Structured page parsing data
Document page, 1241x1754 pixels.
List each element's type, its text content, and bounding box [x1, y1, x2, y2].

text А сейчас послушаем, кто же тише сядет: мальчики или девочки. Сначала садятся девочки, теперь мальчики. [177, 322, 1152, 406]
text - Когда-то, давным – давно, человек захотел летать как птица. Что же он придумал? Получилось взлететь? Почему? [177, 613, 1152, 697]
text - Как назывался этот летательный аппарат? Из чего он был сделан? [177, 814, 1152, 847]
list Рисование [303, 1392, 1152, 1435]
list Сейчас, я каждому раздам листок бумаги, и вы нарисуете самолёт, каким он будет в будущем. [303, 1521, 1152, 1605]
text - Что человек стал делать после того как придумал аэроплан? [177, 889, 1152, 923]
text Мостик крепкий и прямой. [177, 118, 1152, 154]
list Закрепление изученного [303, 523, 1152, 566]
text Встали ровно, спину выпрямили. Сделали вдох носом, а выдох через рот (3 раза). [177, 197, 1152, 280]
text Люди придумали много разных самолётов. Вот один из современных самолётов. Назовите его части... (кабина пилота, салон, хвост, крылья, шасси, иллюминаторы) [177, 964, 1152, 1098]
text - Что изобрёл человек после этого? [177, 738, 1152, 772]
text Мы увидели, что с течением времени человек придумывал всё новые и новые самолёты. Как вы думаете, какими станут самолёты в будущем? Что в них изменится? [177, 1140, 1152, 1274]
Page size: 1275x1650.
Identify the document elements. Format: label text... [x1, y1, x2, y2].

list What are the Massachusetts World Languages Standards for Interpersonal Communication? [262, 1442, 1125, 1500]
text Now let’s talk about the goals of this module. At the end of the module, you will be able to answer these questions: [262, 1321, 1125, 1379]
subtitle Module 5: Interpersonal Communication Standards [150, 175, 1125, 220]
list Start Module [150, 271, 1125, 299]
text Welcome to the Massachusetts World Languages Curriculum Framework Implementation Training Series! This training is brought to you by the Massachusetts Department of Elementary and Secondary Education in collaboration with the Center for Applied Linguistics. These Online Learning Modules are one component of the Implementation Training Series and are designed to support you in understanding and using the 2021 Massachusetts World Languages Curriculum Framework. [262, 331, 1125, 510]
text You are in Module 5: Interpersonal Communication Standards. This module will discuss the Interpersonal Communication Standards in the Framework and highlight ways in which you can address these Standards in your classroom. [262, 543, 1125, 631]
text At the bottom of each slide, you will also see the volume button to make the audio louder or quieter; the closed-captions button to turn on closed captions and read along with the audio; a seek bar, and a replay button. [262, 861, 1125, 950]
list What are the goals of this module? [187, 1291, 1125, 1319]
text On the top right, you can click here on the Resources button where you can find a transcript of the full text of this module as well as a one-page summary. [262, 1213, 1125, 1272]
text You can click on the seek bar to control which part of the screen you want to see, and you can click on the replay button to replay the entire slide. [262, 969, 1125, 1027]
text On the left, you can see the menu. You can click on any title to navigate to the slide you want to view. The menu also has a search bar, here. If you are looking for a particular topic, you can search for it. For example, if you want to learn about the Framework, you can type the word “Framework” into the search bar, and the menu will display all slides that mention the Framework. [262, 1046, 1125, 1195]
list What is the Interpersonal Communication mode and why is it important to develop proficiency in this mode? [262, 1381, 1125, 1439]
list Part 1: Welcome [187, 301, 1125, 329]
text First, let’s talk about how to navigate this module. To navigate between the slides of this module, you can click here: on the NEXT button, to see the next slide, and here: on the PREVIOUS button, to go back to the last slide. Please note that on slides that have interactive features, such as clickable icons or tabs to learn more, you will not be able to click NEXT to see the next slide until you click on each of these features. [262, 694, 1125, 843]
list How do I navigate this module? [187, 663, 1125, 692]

Request: For every line in the data above that holds "после", return the line itself.

Answer section:
text - Что человек стал делать после того как придумал аэроплан? [177, 889, 1152, 923]
text - Что изобрёл человек после этого? [177, 738, 1152, 772]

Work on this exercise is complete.